Greedfall wants to take you to its island, set you up with choices, then figure out your path to victory.
We finally had a chance to see some extensive footage of Greedfall from the developers at Spiders at this year’s E3. It’s an interesting take on a faction-based open-world where choices are vast as the title tries to deliver a fresh take on the common gameplay mechanics. We had a chance to sit down with Lead Writer of Greedfall, Jehanne Rousseau to ask her a few burning questions we had.
Greedfall looks to be a very ambitious game, where it’s seeming like literally everything the player will do and every quest they will undertake will somehow impact the rest of the game and all the other quests. Have you looked at any games that have accomplished something similar in terms of consequences and branching storytelling that have served as inspiration, or helped you with working on structuring and balancing?
We took inspiration from plenty of games. With our team at Spiders, we’re big RPG fans. I’ve been working in the video game industry for 20 years, I’ve been playing nearly all the RPGs since then. It’s difficult to tell you exactly what ones were the exact influence; I think it’s a mix of different things. For example, the faction system was probably inspired by Fallout — not the last one. I think it’s a mix of plenty of things. Of course we are still looking at recent games such as The Witcher 3.
I used to love Bioware games, but the last one was a bit disappointing. So I don’t want to talk to much about them. I don’t know of any games that have that many factions and consequence systems. It’s really a mix of plenty of things. And after a while it’s difficult to say where the ideas are coming from exactly. We just really love RPGs, we love the choices the game offers to the player. We’re trying to do our best with our team to reflect that.
The game is designed for a multiple endings depending on the deep narrative and choices you’ll be making along the way. How many endings does the game have?
It’s difficult to say. I would say mainly there are three types of endings. But you can also have the consequences of a lot of other choices. The main [endings] will look a little like the others. For example, the fact that some companions can leave the group, betray you, leave very early in the game, depending on your choices, of course this will change the way you will experiment the endings. So, your relationship is dependent on the faction. So, there are plenty of subtle differences from one to the other. But I think there are mainly three big paths you can find at the end.
"We’re really letting the player decide how to handle the situations. Some combat [situations] won’t be avoidable, but we really want some quests to be solved in different ways."
With a game that is as focused on character development and narrative as this one is, writing obviously has to be top notched? How are you making sure that Greedfall doesn’t disappoint in that area?

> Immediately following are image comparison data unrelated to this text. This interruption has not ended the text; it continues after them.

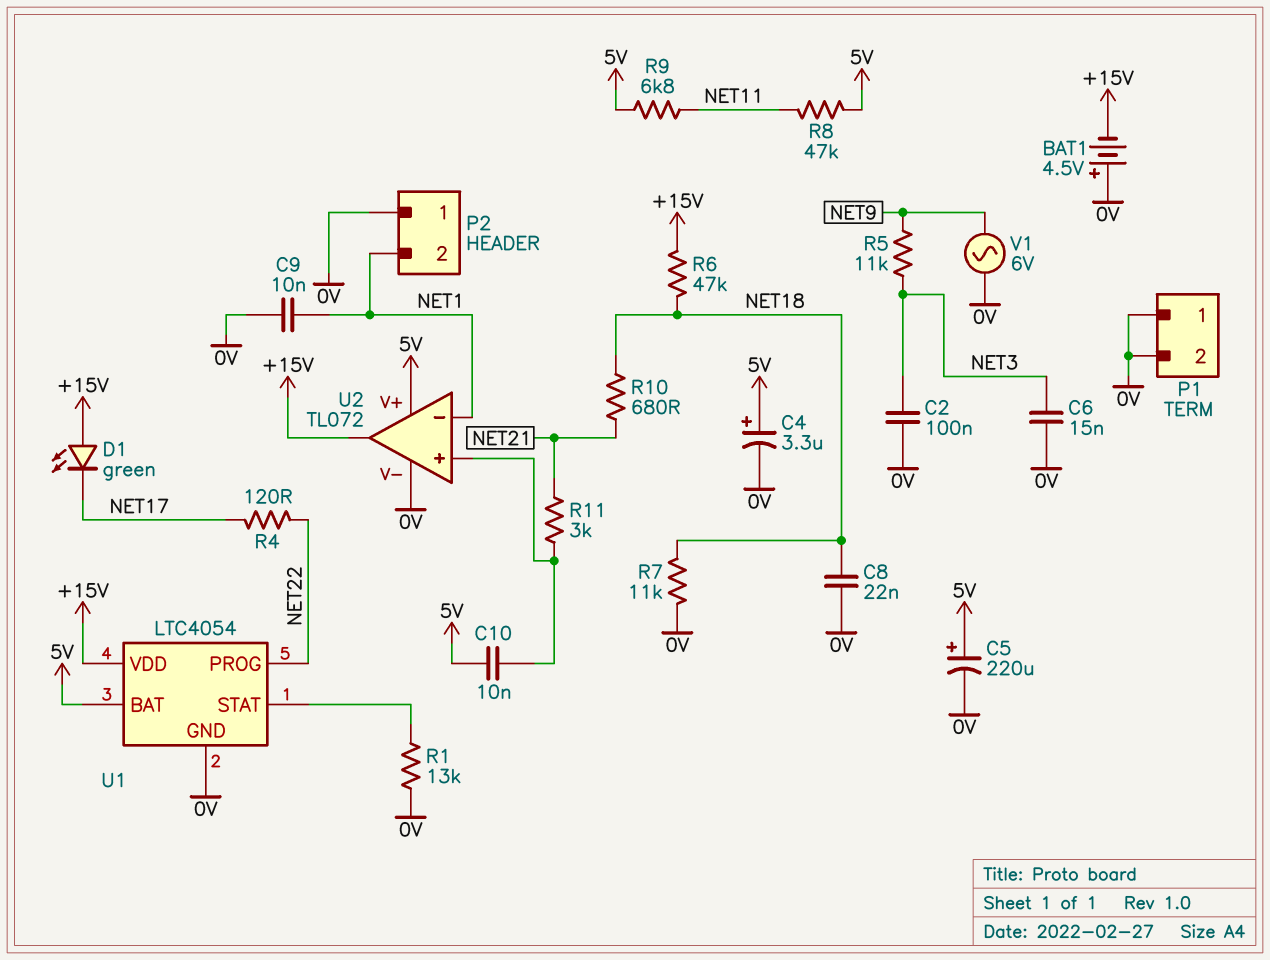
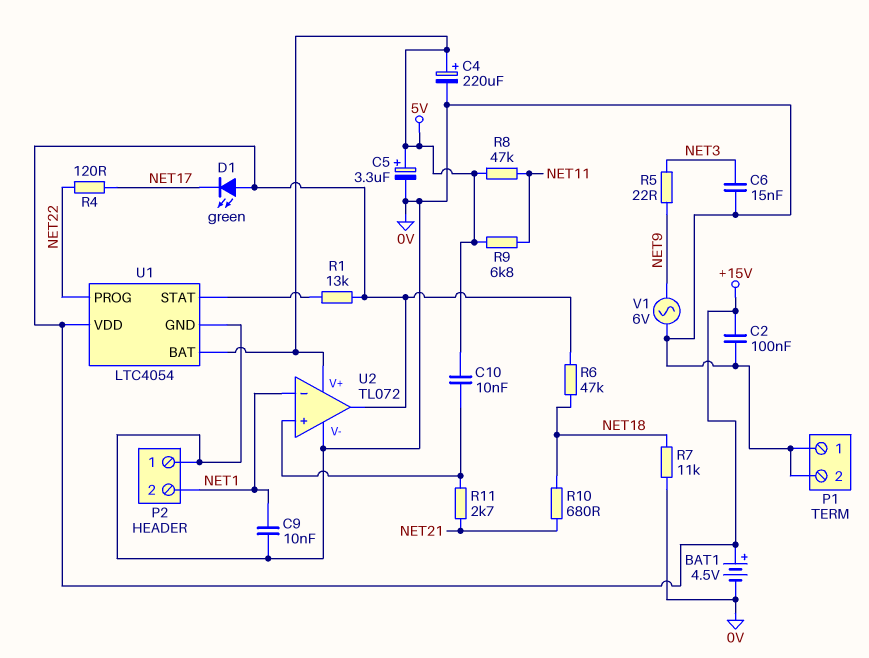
BAT1: 4.5V (plus 0V, minus +15V) -> 4.5V (plus +15V, minus 0V)
C2: 100nF (0V, NET3) -> 100nF (+15V, 0V)
C4: 3.3uF (plus 5V, minus 0V) -> 220uF (plus 5V, minus 0V)
C5: 220uF (plus 5V, minus 0V) -> 3.3uF (plus 5V, minus 0V)
C8: 22nF (0V, NET18) -> none
R1: 13k (0V, U1/STAT) -> 13k (+15V, U1/STAT)
R5: 11k (NET3, NET9) -> 22 (NET3, NET9)
R11: 3k (NET21, U2/in+) -> 2.7k (NET21, U2/in+)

It’s a lot of trying and re-trying. We are working with some play-test groups that come and try the game. Of course, Focus Home Interactive, our publisher is helping us at this point. Working with some of the teams on their side to get a lot of different feedback on different skills: on the fighting, balance, but also on the different consequences. So, it’s something we can’t handle alone and we need some help. We need the publisher and the help of the players.
It’s been stated that characters in the game will react to you differently based on whether you’re more prone to using combat or stealth. Does that mean combat is always avoidable, if players should want to choose stealth instead? Are there boss fights in the game that can be avoided this way?
It’s not always stealth. We try to have different solutions to solve the quest. Stealth can be an option in one case, and combat can also be another option. Sometimes you can also bribe [your enemies], or you can have people change their point of view. Or in some case you can craft some items to exchange. It’s not always stealth or combat. It’s not a stealth game, there are plenty of different solutions. We’re really letting the player decide how to handle the situations. Some combat [situations] won’t be avoidable, but we really want some quests to be solved in different ways. You’ll have to fight at some moments in the story, but it’s not always the case. It’s not a bad solution to choose something else.
"We hope they enjoy the discovery and exploration of this island, and the journey more than just the end of the game."
Will siding with different factions also provide significantly different advantages and disadvantages from a gameplay perspective?
I think it’s not about advantages or disadvantages. It’s more about — I guess, it’s more about what we [players] want. We would prefer the player to choose because of the philosophy. We want him or her to enjoy the experience. It’s a role playing game. We want people to be able to role play.
What are you most excited about for players to see in the game?
I think that’s the discovery [aspect] of this island. Each village, each creature has its own story. All these details and the lore we’ve written…I think all of this is resulting into a deep universe, we hope that the players will enjoy. We hope they enjoy the discovery and exploration of this island, and the journey more than just the end of the game.